Analyze > Classify > Nearest Neighbor...

  1. Specify one or more features, which can be thought of independent variables or predictors if there is a target.

    Target (optional). If no target (dependent variable or response) is specified, then the procedure finds the k nearest neighbors only – no classification or prediction is done.

    Normalize scale features. Normalized features have the same range of values, which can improve the performance of the estimation algorithm. Adjusted normalization, [2*(x−min)/(max−min)]−1, is used. Adjusted normalized values fall between −1 and 1.
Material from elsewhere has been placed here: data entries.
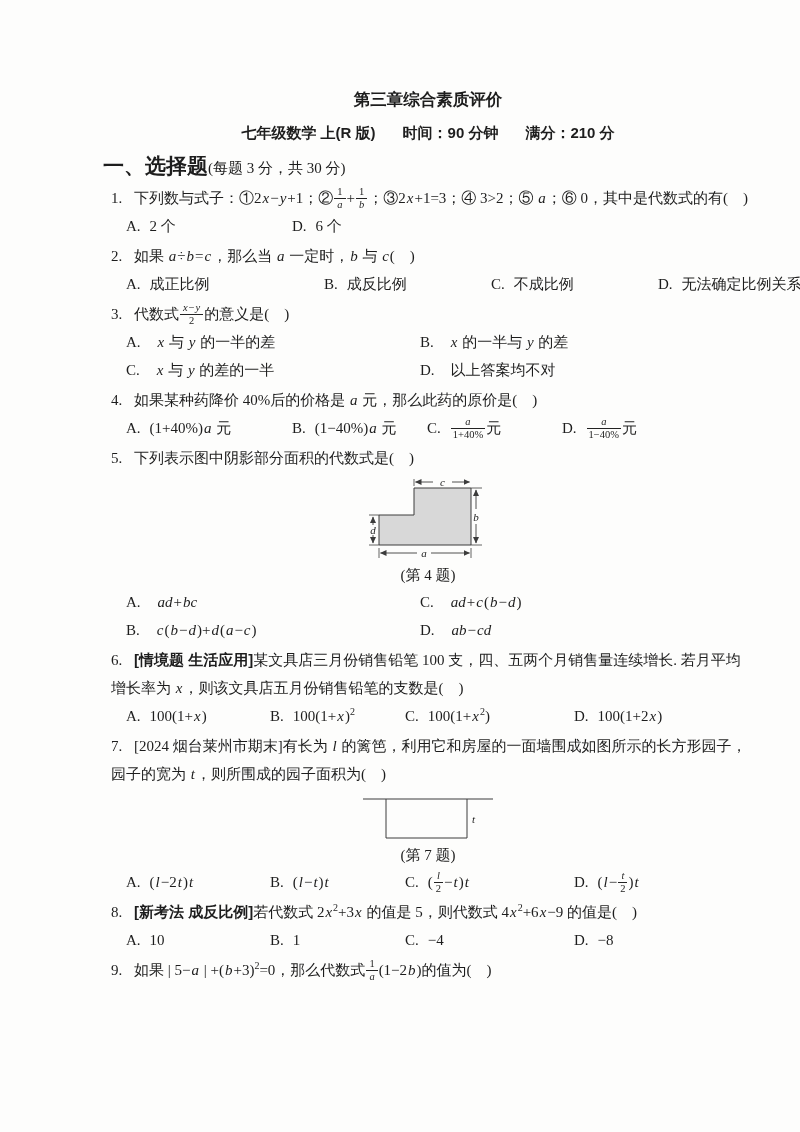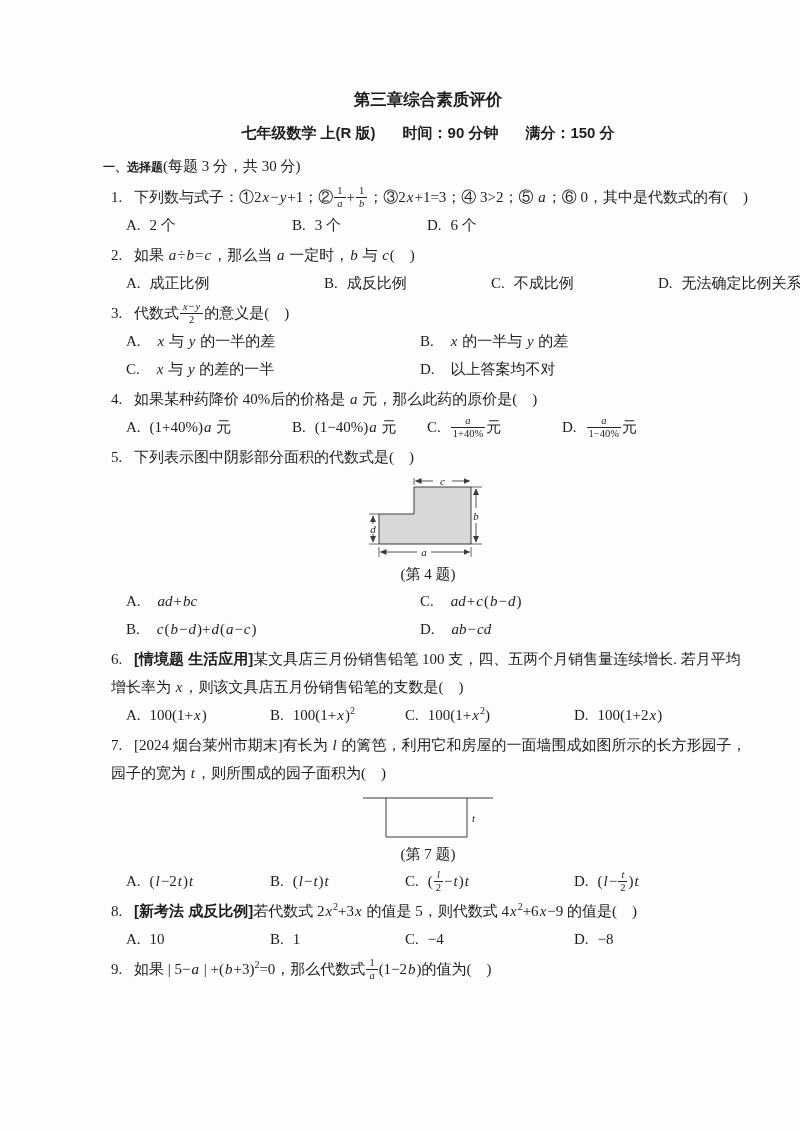"满分：150 分" span.gap { text: 150 -> 210 }
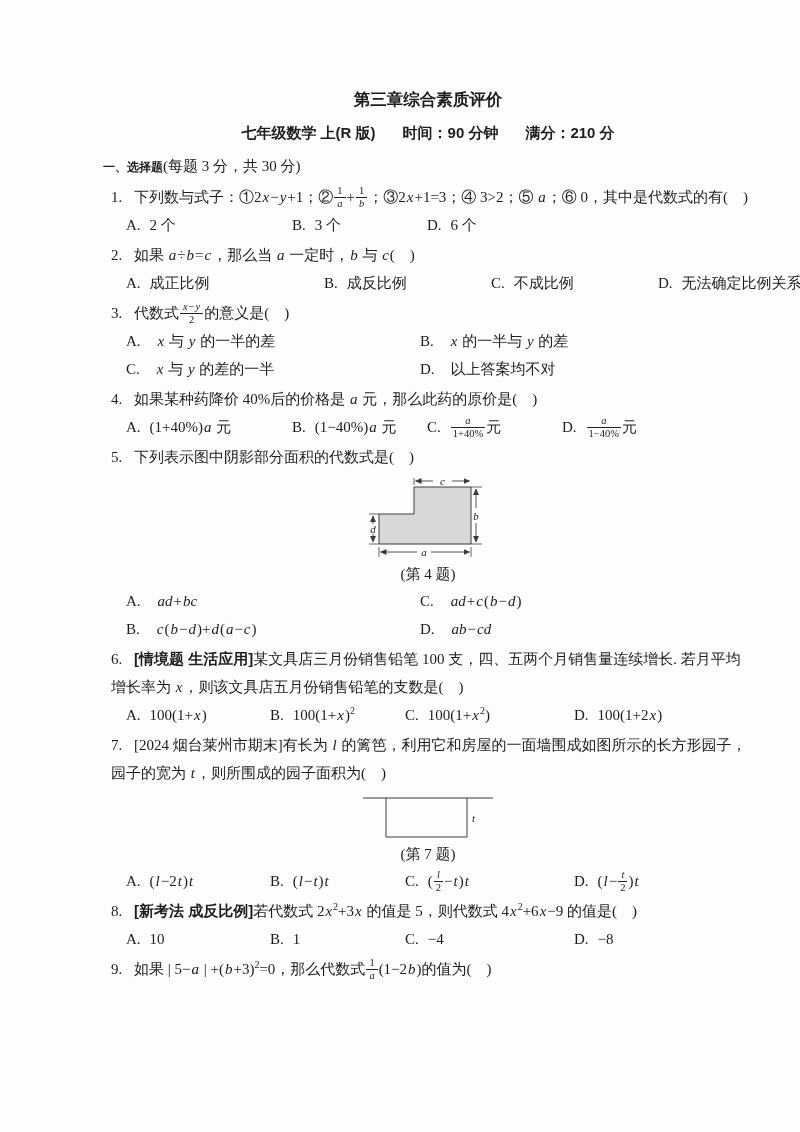"一、选择题" .section b { font-size: 12px -> 21px }
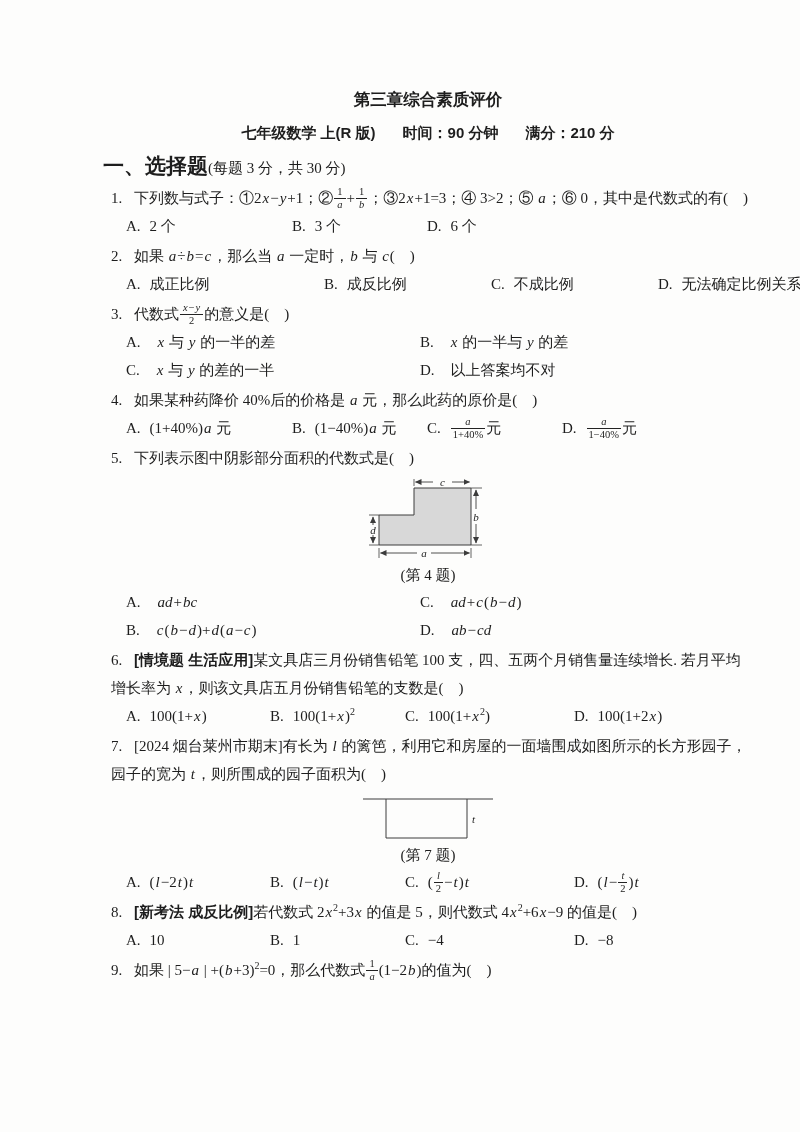"B. 3 个" span.opt { html: <span><span>B.</span><span>3 个</span></span> -> none }
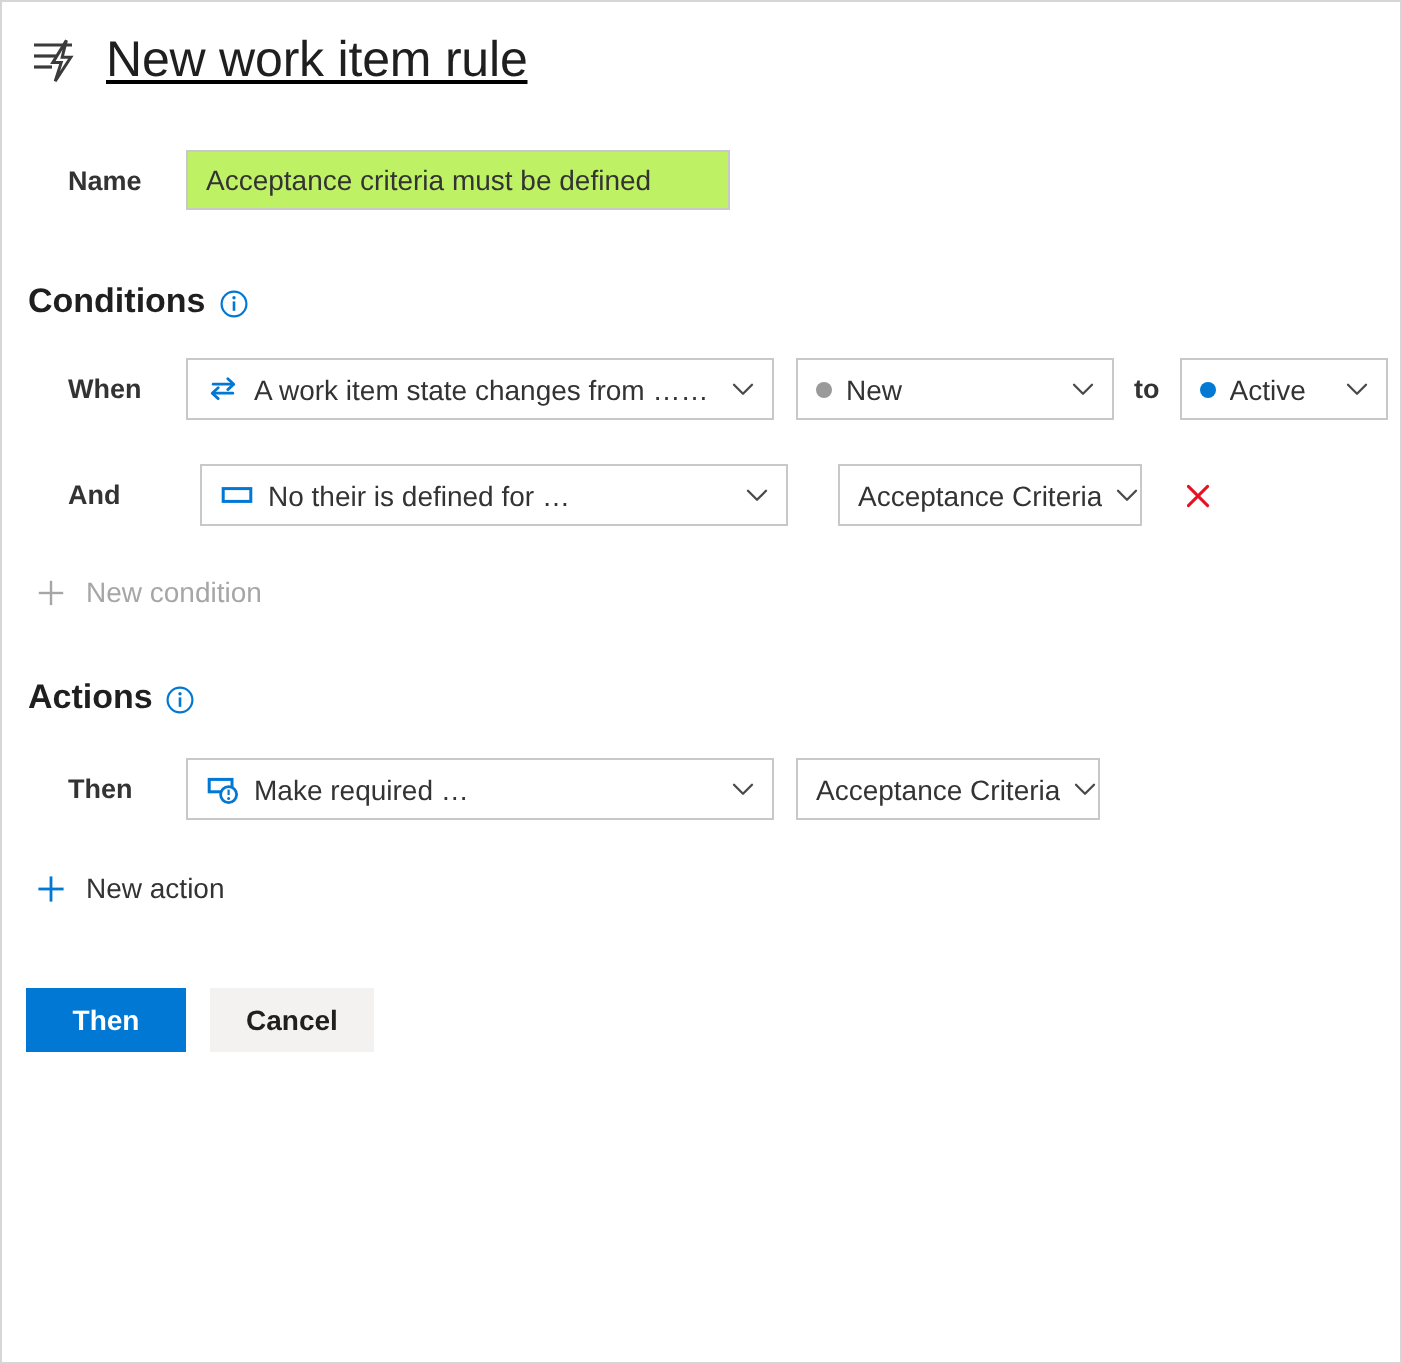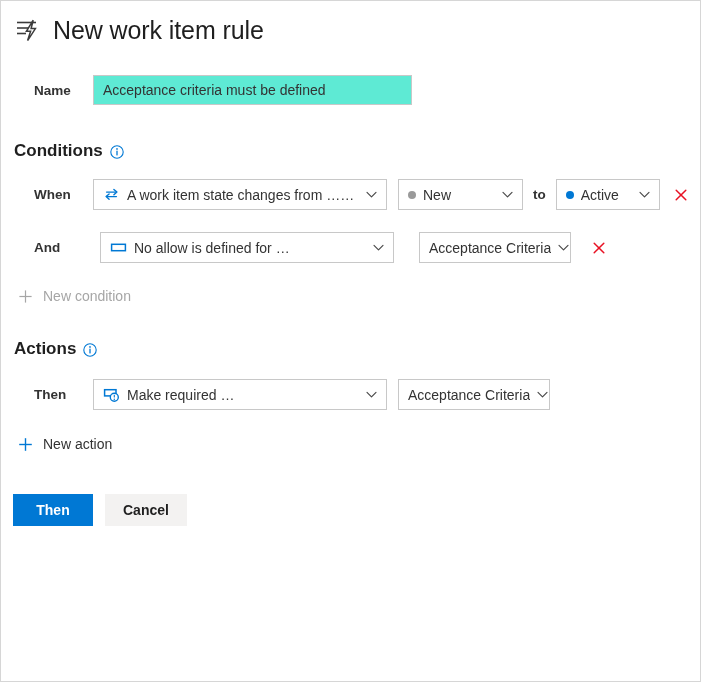"New work item rule" .header { text-decoration: none -> underline }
    Focal case identifier (optional). This allows you to mark cases of particular interest. For example, a researcher wants to determine whether the test scores from one school district – the focal case – are comparable to those from similar school districts. He uses nearest neighbor analysis to find the school districts that are most similar with respect to a given set of features. Then he compares the test scores from the focal school district to those from the nearest neighbors.

    Focal cases could also be used in clinical studies to select control cases that are similar to clinical cases. Focal cases are displayed in the k nearest neighbors and distances table, feature space chart, peers chart, and quadrant map. Information on focal cases is saved to the files specified on the Output tab.

    Cases with a positive value on the specified variable are treated as focal cases. It is invalid to specify a variable with no positive values.

Case label (optional). Cases are labeled using these values in the feature space chart, peers chart, and quadrant map.

Fields with unknown measurement level

The Measurement Level alert is displayed when the measurement level for one or more variables (fields) in the dataset is unknown. Since measurement level affects the computation of results for this procedure, all variables must have a defined measurement level.

Scan Data. Reads the data in the active dataset and assigns default measurement level to any fields with a currently unknown measurement level. If the dataset is large, that may take some time.

Assign Manually. Opens a dialog that lists all fields with an unknown measurement level. You can use this dialog to assign measurement level to those fields. You can also assign measurement level in Variable View of the Data Editor.

Since measurement level is important for this procedure, you cannot access the dialog to run this procedure until all fields have a defined measurement level.

This procedure pastes KNN command syntax.